Comics Prehistory: Transformers #1

Transformers 1According to Mike’s Amazing World of Marvel Comics, Transformers #1 hit the stands on May 29, 1984.  This would have been around the time that I was finishing up the first grade, and while I can’t exactly recall everything I got for my seventh birthday, I’m pretty sure that in the very least by the time I hit the beginning of second grade, I owned at least one Transformer–and it was probably Huffer.  I was still pretty much unaware of anything related to comic books or comic stores, aside from what I saw in my local stationary stores, so the idea of a Transformers comic book would have completely passed me by.  In fact, I’m pretty sure that it passed by a number of people my age at that point, even if the toys and television show didn’t.

What I do know about acquiring it is that I got this at the same place I got a few comic books in those days of single-digit ages, a birthday party.  At some point in the early 1980s, a parent or two figured out that if you had a dozen kids, mostly boys, at a birthday party and you had to give something away for a goody bag and didn’t want to ply them with candy, spending about $10 on a few Marvel three-packs was a great idea.  And indeed it was.  I walked away from a few birthday parties at the time with a comic book that I read cover to cover several times over, eventually rolling the spines or nearly completely taking the covers off until they eventually disappeared down whatever memory hole your childhood belongings eventually go.  And while the strategy of putting a comic from a three-pack was nearly perfect (a not-so-perfect example will be the penultimate entry in this series of posts), I wasn’t thinking much about the quality of the comics I was getting in 1984.  I was excited to get something better than a ball on a paddle.

Transformers #1 is, as the cover by Bill Sienkewitz tells us, #1 in a four-issue limited series.  I used to love seeing the “… in a four-issue limited series” label on the top of a Marvel comic book in the same way that I loved the colored bar with “4 part mini series” or “12 part maxi series” running along the top of DC’s comics at the same time.  To me, it seemed like there was something special about the comic that I was going to read–plus, it meant that convincing my parents that further comics needed to be purchased was a good idea because a limited series meant it had an end and therefore less of a commitment.

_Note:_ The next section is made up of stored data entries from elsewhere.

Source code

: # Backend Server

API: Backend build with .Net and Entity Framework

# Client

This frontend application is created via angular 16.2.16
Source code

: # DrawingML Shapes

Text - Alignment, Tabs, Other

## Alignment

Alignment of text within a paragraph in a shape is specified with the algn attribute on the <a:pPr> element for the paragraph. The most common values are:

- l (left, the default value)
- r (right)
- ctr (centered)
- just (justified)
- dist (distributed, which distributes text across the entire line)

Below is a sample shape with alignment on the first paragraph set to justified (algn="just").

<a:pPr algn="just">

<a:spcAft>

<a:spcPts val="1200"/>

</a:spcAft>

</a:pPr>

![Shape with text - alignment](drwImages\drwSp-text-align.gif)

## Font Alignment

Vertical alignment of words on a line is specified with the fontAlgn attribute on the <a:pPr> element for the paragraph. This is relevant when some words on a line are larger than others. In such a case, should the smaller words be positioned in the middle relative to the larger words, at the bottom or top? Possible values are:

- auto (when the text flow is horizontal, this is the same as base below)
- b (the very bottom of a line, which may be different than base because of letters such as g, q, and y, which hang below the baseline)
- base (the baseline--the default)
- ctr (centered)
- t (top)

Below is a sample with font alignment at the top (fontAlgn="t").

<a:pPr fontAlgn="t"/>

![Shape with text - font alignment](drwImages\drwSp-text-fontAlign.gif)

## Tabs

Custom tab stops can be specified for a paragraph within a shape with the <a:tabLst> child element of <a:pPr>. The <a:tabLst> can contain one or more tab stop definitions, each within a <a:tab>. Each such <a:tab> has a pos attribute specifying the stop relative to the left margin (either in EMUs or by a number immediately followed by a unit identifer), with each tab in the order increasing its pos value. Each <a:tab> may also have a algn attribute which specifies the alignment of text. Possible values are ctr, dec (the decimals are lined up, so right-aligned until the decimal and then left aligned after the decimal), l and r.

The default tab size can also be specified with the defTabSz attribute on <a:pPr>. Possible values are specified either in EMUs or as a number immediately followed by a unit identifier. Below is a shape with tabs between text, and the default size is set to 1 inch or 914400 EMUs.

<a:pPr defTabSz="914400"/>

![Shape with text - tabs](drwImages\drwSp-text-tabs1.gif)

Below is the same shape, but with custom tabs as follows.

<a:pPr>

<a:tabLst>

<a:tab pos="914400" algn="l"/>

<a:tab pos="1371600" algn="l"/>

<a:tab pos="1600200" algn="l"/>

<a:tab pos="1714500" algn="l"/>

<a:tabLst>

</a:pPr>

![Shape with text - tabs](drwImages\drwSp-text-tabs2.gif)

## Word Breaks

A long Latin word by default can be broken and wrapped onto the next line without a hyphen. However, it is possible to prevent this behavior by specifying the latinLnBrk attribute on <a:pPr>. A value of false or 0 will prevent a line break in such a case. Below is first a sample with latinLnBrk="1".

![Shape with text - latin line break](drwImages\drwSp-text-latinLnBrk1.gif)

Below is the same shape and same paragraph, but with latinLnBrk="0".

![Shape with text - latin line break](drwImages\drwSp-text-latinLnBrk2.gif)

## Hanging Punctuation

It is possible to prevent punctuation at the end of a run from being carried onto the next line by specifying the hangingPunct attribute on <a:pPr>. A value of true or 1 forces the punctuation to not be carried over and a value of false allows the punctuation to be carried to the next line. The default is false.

Then again, it’s not like I ever owned any other part of the original limited series that featured the Transformers.  A friend at one point had a copy of issue #4 and let me read it, and I know that issue #3 was one of the more expensive back issues to get a few years later because the black-suited Spider-Man made an appearance (and I believe this has also caused some issue when it comes to the reprints of the series), but I wouldn’t pick up the adventures of my favorite metamorphing toys until the first issue of the ongoing series, which was #5.  And while they will be a big part of the “Origin Story” podcast miniseries, the Transformers comics never had the impact on me the way that G.I. Joe eventually would.

The plot to the issue (which has no story title and was written by Bill Mantlo and Ralph Macchio with art by Frank Springer and Kim DeMulder) is everything you’d expect from a first issue of the era, especially one that is the first chapter of a miniseries–it’s mostly exposition and setup.  We start out on Cybertron, learn the history behind the war between the Autobots and Decepticons, a war that lasted 1,000 years and whose devastation and power sent the planet hurtling off course and its path took it directly toward an asteroid field.  Seeing the danger, Optimus Prime and his Autobots board a spaceship called The Ark and flee the planet.  The Decepticons, who have been spying on their opponents, follow suit, attack The Ark, and Prime steers The Ark toward Earth.  They land and are buried for millennia and eventually the ship’s computer wakes up to find themselves in 20th Century America.  Not distinguishing between opponents, it equips them with the ability to transform into vehicles of that world.

The Decepticons flee the ark and we get a few pages of character identification and Prime summing up how they got their and restating what their mission is.  Meanwhile, in Oregon, Buster and Spike Whitwicky work in their repair shop and Buster eventually comes across Bumblebee and some other Autobots who are doing some recon and exploring the world.  Suddenly, the Decepticons attack and Buster manages to hop into Bumblebee and escape to the garage, where they first hear the car speak, “Help me, please!  I’m dying!”

I suppose I never bought the next issue because by the time I got it, it was already a back issue and Transformers were on the rise, so the price would have been too much.  I suppose I could have asked my parents to purchase the very three-pack that my copy of the book was taken from, but i was interested in getting them to buy me action figures.  It would would take a couple of years for that to change.

Coming Next Month: Superman: The Secret Years


One comment

  1. I bought this one at a Becker’s (now defunct convenience store). I got the whole series, but was unhappy when my four-part series was rewritten into an ongoing series. I didn’t get too many after that.
    The cover on this issue was fantastic.
    I, like you, really loved the mini series idea. There were some great ones (including The Secret Wars) and there were a few flops.